### 閱讀文章
-=-=-=-=-

總結一學期ROS下使用激光雷達進行機器人導航定位的學習識訓,這是本人的第一篇博客,如有錯誤地方,請指出,由于之前有些圖片是手機拍攝的,并未截圖,帶來不便請諒解,
參考博客:
1.Turtlebot + Rplidar A2使用Gmapping建圖與導航:
https://www.jianshu.com/p/4277243c786d
2. Ros—RPLIDAR A2激光雷達安裝(hector_mapping演算法建圖同cartographer_ros建圖對比)
https://blog.csdn.net/qq_40503771/article/details/87906730?utm_medium=distribute.pc_relevant.none-task-blog-title-1&spm=1001.2101.3001.4242
3. Rplidar A1/A2使用及Hector_SLAM建圖
https://blog.csdn.net/NouriXiiX/article/details/102690064
4. Turtlebot + Rplidar A2使用Gmapping建圖與導航(參考定位和導航部分)
https://blog.csdn.net/dbdxnuliba/article/details/89322205
5. 寫python腳本訂閱/amcl_pose坐標:
https://blog.csdn.net/groot_lee/article/details/79273097
環境
1、Rplidar A2 激光雷達;
2、工控機;
3、Ubuntu 16.04;
4、Turtlebot,
1.在電腦上安裝Turtlebot 底盤驅動
1.1 安裝 Turtlebot 底盤驅動
$ sudo apt-get update
$ sudo apt-get install ros-kinetic-turtlebot
1.2 安裝 Turbot
新建名為 catkin_hector 的作業空間,
$ cd ~/catkin_hector/src
$ git clone https://github.com/ncnynl/turbot
$ cd ..
$ catkin_make
1.3 安裝 turtlebot_apps
$ cd ~/catkin_hector/src
$ git clone https://github.com/ncnynl/turtlebot_apps
$ cd ..
$ catkin_make
1.4 測驗底盤
安裝完 Turtlebot 底盤驅動后,測驗電腦是否可以驅動底盤,
1.4.1 檢查埠:
檢查是否有 kobuki 埠,打開一個終端:
$ ls /dev/kobuki
1.4.2 底盤啟動測驗:
啟動底盤
$ roslaunch turbot_bringup minimal.launch
執行命令后,會聽到一串開機音樂
新終端,執行命令
$ rosrun turbot_tools test_move
成功執行命令后,小車向前緩慢移動,按 Ctrl + C 即可中止,
2. 安裝雷達驅動程式
2.1 安裝雷達驅動
$ cd ~/catkin_hector/src
$ git clone https://github.com/robopeak/rplidar_ros.git
$ cd ..
$ catkin_make
2.2 設定 USB 口的權限
$ sudo gedit /etc/udev/rules.d/70-ttyusb.rules
在打開的界面中,輸入
KERNEL=="ttyUSB[0-9]*", MODE="0666"

-=-=-=-=-

### 題目說明 1
根據閱讀文章，判斷下列敘述是否相符，逐項回答「是」或「否」，並一字不差地引用文中作為依據的文字：(a) 作者表示這是本人的第一篇部落格；(b) 執行 minimal.launch 後，小車會向前緩慢移動；(c) 文中列出的作業系統是 Ubuntu 18.04。
閱讀文章與清單出自不同來源，兩者內容互不相關。

### 所附資料
-=-=-=-=-

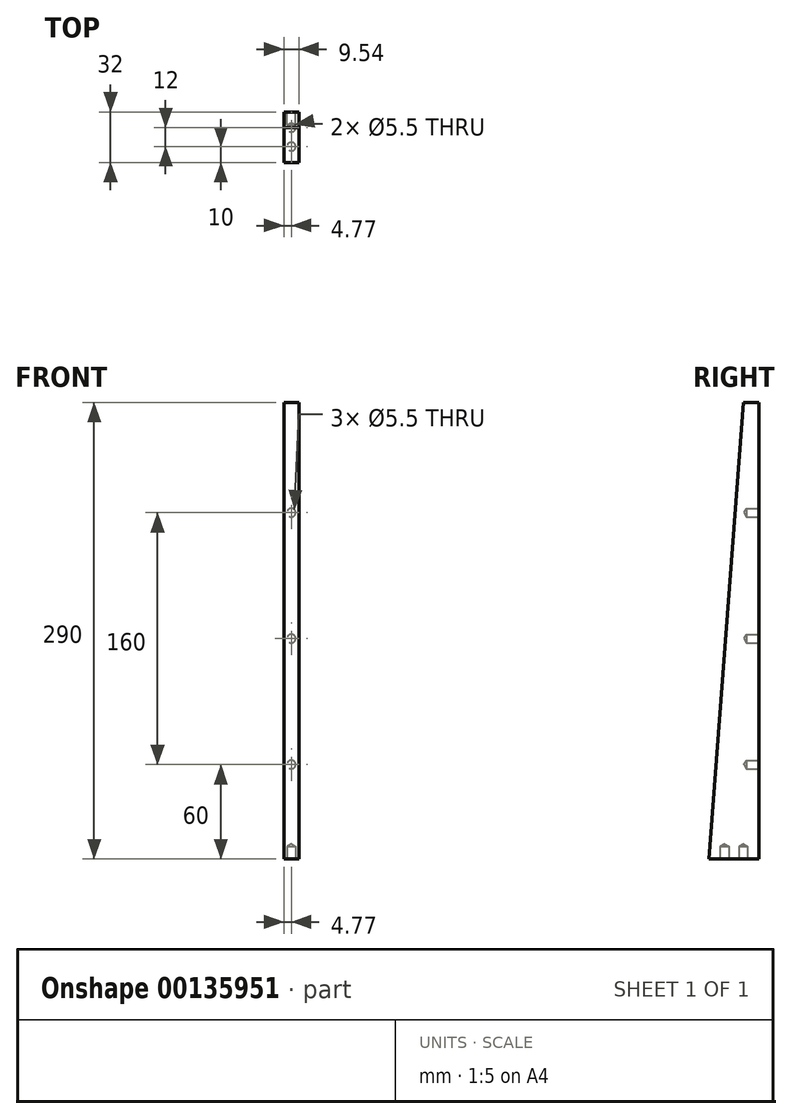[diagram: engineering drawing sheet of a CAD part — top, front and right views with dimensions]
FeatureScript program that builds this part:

-=-=-=-=-

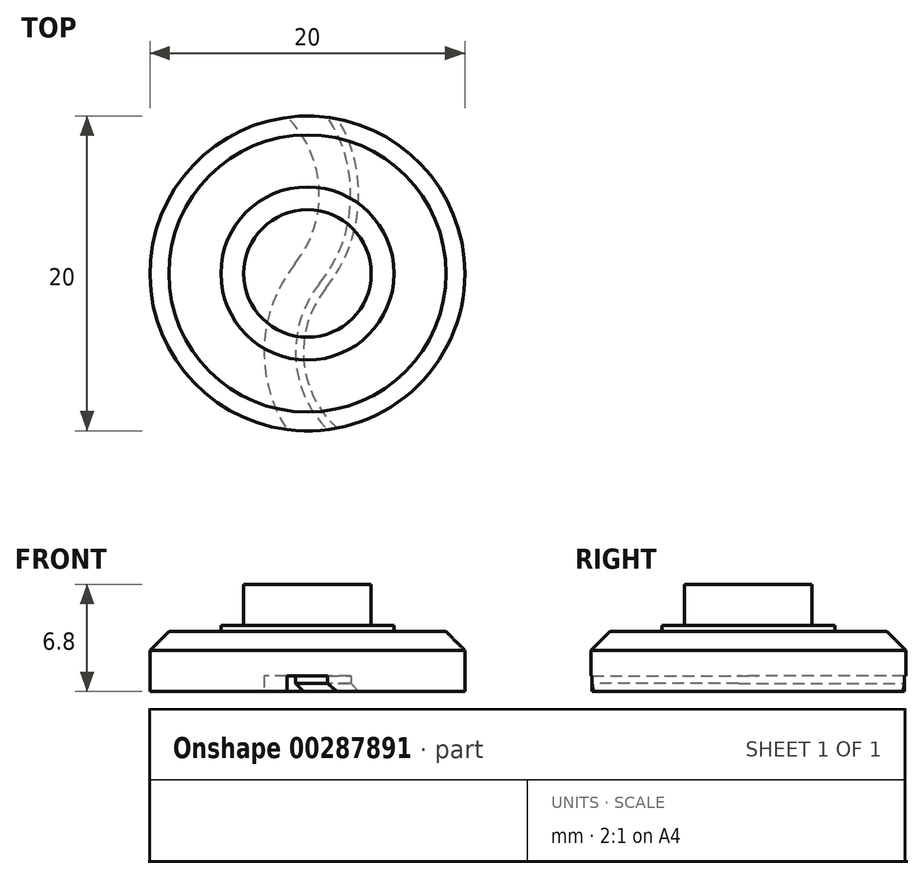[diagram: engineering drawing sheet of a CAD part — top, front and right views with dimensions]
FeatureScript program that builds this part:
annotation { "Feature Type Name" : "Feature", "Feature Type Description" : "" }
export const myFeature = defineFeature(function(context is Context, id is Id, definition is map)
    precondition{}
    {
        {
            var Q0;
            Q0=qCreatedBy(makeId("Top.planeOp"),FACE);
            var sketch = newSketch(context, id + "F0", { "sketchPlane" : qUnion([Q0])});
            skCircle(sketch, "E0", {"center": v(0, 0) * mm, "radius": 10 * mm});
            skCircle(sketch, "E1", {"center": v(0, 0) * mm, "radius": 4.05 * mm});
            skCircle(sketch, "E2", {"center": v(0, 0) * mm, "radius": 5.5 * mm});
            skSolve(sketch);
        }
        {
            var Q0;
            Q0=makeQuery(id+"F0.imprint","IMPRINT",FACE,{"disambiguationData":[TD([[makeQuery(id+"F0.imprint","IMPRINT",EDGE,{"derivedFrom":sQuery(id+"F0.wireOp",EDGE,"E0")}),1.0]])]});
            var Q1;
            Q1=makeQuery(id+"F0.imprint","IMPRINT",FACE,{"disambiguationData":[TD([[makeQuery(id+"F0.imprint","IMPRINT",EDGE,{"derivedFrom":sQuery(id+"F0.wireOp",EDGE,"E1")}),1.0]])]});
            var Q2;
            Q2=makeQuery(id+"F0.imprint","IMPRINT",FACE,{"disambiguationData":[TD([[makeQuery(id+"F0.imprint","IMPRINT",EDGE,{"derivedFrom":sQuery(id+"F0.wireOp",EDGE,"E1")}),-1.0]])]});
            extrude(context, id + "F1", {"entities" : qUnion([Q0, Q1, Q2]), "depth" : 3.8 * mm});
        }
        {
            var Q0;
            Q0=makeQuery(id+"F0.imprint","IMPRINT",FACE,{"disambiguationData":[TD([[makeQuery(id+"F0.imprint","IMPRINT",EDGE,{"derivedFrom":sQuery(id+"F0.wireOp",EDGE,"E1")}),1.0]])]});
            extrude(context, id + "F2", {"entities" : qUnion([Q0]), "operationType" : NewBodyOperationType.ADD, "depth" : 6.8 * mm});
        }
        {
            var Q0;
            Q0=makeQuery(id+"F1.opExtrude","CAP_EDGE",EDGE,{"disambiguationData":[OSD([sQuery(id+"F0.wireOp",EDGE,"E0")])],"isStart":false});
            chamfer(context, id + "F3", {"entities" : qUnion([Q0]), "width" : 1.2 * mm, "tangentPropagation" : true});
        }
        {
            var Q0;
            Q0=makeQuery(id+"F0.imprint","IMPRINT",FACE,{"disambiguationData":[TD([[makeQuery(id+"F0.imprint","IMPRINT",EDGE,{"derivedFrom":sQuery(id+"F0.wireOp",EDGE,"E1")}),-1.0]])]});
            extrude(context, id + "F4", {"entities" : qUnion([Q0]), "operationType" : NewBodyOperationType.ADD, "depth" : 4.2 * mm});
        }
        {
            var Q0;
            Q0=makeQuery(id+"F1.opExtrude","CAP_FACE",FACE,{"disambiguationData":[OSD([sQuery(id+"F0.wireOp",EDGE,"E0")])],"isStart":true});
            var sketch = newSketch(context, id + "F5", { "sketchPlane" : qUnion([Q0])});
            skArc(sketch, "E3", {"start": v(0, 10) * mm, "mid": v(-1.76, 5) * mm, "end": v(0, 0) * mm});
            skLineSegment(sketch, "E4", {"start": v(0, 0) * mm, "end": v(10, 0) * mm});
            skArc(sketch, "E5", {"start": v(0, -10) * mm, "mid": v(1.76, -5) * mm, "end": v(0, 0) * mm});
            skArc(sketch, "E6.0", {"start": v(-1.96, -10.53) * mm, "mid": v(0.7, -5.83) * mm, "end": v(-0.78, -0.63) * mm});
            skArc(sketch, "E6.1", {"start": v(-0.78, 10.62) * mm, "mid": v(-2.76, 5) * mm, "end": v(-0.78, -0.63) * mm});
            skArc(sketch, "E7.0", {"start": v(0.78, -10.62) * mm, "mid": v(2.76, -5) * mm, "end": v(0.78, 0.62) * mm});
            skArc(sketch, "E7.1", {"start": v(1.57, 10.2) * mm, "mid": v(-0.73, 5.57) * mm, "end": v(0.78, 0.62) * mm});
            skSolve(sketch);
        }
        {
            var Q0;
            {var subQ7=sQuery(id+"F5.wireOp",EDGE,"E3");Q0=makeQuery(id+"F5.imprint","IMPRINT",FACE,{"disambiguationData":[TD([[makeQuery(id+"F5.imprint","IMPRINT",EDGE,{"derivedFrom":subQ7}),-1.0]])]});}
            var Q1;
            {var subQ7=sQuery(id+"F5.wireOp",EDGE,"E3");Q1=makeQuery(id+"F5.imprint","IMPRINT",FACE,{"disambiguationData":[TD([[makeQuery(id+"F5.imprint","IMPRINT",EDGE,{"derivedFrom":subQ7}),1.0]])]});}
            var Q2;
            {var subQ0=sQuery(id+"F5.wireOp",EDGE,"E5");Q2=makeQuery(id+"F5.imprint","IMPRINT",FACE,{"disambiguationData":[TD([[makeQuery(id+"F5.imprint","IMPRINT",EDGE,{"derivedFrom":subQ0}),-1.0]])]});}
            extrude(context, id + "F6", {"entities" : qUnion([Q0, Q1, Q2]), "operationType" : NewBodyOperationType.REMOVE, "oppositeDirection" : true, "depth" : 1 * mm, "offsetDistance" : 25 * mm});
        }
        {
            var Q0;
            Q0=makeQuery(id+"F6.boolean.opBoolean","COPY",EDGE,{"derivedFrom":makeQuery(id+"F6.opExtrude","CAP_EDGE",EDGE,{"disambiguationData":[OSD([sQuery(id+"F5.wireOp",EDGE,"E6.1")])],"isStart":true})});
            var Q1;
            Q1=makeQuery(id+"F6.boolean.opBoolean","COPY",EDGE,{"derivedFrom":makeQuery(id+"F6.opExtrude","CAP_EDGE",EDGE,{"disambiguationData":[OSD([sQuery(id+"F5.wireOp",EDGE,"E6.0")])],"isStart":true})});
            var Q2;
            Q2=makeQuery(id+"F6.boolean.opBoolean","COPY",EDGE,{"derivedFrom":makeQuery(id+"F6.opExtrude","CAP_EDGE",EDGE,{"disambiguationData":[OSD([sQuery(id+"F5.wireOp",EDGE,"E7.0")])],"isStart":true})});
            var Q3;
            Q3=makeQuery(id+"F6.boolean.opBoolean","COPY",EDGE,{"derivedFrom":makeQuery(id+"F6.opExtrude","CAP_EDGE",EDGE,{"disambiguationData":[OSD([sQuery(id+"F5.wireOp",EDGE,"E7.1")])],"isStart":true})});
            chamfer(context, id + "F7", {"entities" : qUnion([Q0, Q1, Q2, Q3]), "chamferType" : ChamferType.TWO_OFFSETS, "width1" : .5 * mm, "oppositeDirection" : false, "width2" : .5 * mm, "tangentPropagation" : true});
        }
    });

-=-=-=-=-

### 題目說明 2
數一數清單中含有字串“depth”的行共有幾行，只寫出數字。大小寫須完全相符。

### 作答結果 1
(a) 是：「這是本人的第一篇博客」
(b) 否：「執行命令后,會聽到一串開機音樂」
(c) 否：「Ubuntu 16.04」

### 作答結果 2
4